Ralph Lauren used the phrase "agentic search and commerce" explicitly in prepared remarks, one of the first times a luxury apparel brand has done so on a live earnings call.

These are not the same as saying "we are investing in AI." They are executives using the specific vocabulary of autonomous, multi-step AI workflows in the context of production deployments.

Urban Outfitters CTO David Hayne provided the most granular disclosure. Eight distinct production deployments were named on a live call including personalization algorithms, search and discovery, product listing enhancement, website translation, fraud screening, logistics optimization, an AI customer service agent, and a company-wide Claude rollout described as "a big initiative now."

The contrast with Ralph Lauren's single tool mention with no metrics on the same day is stark. One company is reporting. The other is still describing.

The Agentic Workflow Test

The clearest way to distinguish between retailers that are experimenting with AI and those that have moved into agentic territory is to ask whether the AI is completing multi-step tasks autonomously rather than just answering questions.

By that test, Walmart's Sparky passes as it now handles personalized replenishment and meal planning, completing recurring tasks on behalf of consumers rather than just responding to queries.

Lowe's Pro materials list tool passes since a contractor submits a handwritten note and the AI returns a complete actionable quote, interpreting intent, cross-referencing inventory, and structuring output without human intervention at each step.

Home Depot added another named production deployment to the week's disclosures. SVP Ann-Marie Campbell confirmed on the May 19, 2026 earnings call that the AI Material List Builder is live and embedded in the Pro digital workspace.

The tool allows Pro customers to describe a project in natural language and receive a grouped material list with autopopulated product recommendations.

That is the same autonomous multi-step task pattern as Lowe's Pro materials list tool. Urban Outfitters' AI customer service agent is moving in that direction.

The retailers still in the query-response phase, answering questions well but not yet taking autonomous action, are one product iteration away from the agentic threshold. The retailers still describing AI in general terms without named tools or metrics are further back than that.

What Next Earnings Season Can Show

Bernstein SocGen analysts published a note the same week arguing that agentic AI will redirect consumer discovery from multi-brand retail platforms to brand DTC sites, giving brands better margins, more customer data, and more control over the purchase experience.

The retailers disclosing agentic commerce metrics this week are building the infrastructure to capture that shift.
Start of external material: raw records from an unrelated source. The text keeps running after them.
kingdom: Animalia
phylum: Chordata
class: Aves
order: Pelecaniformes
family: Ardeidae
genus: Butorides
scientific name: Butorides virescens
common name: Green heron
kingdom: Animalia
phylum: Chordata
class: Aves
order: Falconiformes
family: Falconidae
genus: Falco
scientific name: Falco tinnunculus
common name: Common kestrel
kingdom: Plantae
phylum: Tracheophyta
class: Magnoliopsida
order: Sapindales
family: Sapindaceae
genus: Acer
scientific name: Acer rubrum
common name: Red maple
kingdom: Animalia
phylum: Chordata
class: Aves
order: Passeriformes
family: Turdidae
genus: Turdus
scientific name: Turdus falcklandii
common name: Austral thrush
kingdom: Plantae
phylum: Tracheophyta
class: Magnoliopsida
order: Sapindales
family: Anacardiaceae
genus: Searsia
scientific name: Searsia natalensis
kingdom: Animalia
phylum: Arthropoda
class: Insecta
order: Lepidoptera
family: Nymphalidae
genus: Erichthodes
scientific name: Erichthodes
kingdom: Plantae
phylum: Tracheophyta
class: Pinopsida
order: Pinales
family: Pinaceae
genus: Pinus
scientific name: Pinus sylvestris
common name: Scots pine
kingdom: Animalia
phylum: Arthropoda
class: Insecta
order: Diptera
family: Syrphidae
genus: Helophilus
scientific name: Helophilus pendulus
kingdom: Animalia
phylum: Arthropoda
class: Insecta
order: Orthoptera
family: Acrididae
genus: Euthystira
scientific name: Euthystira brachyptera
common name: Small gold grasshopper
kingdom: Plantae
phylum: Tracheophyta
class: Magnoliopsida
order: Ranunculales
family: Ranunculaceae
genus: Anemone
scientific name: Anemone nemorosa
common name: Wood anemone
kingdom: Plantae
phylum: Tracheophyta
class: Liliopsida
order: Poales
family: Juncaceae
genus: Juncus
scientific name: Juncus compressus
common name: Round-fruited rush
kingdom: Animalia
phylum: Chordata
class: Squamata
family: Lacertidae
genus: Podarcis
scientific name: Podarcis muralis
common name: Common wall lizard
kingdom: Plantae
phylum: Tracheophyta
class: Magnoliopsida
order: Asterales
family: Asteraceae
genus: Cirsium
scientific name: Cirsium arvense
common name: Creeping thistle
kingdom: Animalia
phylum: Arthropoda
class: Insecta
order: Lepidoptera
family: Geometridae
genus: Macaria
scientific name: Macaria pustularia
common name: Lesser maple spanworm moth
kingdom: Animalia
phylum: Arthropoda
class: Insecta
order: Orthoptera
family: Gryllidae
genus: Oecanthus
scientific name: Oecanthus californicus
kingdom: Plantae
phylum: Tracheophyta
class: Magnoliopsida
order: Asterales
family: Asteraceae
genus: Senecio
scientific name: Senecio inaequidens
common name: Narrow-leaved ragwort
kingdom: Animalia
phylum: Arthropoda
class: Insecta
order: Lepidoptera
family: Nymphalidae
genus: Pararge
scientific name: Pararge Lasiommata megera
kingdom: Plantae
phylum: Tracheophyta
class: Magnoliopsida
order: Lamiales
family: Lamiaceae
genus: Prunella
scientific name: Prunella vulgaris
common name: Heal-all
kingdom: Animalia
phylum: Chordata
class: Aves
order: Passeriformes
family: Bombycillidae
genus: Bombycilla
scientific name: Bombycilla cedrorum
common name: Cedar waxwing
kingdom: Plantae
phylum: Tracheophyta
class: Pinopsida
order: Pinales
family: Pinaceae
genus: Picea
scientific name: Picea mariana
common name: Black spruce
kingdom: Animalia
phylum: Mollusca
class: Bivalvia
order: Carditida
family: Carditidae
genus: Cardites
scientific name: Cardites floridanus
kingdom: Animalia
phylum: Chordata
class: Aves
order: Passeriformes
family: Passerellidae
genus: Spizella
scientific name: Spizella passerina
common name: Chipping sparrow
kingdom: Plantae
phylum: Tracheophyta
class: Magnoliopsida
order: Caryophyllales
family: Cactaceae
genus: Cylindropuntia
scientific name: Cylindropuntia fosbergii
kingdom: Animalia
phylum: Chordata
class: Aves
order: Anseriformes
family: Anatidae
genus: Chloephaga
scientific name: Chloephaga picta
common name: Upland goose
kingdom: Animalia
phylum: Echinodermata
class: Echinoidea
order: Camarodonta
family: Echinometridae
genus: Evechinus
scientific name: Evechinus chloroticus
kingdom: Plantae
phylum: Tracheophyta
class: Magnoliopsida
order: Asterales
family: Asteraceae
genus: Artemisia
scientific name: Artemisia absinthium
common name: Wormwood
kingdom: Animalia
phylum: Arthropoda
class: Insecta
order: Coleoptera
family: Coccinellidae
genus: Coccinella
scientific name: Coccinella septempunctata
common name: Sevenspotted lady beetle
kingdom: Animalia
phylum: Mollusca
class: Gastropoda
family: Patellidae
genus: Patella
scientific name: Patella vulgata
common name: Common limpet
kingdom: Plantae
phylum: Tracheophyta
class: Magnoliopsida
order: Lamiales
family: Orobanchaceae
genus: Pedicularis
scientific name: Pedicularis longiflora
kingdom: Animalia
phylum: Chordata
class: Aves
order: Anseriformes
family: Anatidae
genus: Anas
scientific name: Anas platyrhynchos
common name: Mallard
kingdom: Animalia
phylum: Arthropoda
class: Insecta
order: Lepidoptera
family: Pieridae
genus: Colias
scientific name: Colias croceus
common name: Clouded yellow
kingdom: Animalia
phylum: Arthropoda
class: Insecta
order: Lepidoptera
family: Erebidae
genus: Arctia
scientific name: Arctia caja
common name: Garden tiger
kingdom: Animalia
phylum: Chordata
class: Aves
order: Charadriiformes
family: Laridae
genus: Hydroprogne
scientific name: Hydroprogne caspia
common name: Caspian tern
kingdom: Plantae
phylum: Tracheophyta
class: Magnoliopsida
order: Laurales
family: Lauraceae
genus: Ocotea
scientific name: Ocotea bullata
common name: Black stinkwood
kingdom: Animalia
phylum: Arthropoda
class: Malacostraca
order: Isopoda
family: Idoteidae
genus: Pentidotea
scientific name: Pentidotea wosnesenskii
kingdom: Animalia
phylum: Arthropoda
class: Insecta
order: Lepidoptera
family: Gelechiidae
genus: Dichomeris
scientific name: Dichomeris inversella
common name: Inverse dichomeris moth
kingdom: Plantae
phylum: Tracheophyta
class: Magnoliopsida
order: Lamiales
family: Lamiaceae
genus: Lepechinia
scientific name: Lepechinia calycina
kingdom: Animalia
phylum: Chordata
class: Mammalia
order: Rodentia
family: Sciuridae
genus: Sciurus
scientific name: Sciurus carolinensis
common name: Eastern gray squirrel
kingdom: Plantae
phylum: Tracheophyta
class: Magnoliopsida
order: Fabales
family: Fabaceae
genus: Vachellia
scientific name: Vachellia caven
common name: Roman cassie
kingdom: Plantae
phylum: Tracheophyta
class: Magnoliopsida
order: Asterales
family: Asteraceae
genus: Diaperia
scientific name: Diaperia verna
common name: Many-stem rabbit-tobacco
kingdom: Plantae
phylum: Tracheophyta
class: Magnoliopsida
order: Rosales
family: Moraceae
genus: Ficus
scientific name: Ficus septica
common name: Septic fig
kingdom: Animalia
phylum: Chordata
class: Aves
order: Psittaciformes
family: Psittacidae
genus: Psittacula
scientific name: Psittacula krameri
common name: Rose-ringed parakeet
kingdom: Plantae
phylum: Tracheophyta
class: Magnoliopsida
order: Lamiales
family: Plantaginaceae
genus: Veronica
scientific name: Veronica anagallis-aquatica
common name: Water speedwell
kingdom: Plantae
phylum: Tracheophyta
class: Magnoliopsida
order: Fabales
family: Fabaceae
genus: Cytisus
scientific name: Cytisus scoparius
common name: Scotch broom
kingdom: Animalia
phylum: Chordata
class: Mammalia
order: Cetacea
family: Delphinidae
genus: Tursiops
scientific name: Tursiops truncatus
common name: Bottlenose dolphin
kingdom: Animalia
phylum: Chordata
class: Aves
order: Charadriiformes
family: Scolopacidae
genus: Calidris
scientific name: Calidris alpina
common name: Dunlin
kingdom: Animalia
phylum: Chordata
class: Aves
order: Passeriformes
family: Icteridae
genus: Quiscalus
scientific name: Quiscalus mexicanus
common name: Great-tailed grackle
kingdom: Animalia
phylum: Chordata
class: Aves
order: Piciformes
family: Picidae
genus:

The retailers that cannot produce equivalent metrics by next earnings season will face a different conversation with analysts.

Not whether they have an AI strategy. Whether it is working. And for the first time, investors have a benchmark to compare against.

Key Takeaways

  • Highlight significant growth in AI-driven sales metrics from early adopters like Walmart and Lowe's.
  • Compare results of retailers disclosing specific AI performance metrics versus those providing vague descriptions.
  • Emphasize the importance of measurable outcomes in evaluating AI effectiveness in retail.
  • Note the stark contrast in engagement levels between AI users and non-users.
  • Recognize the need for transparency in AI initiatives to validate their impact on retail performance.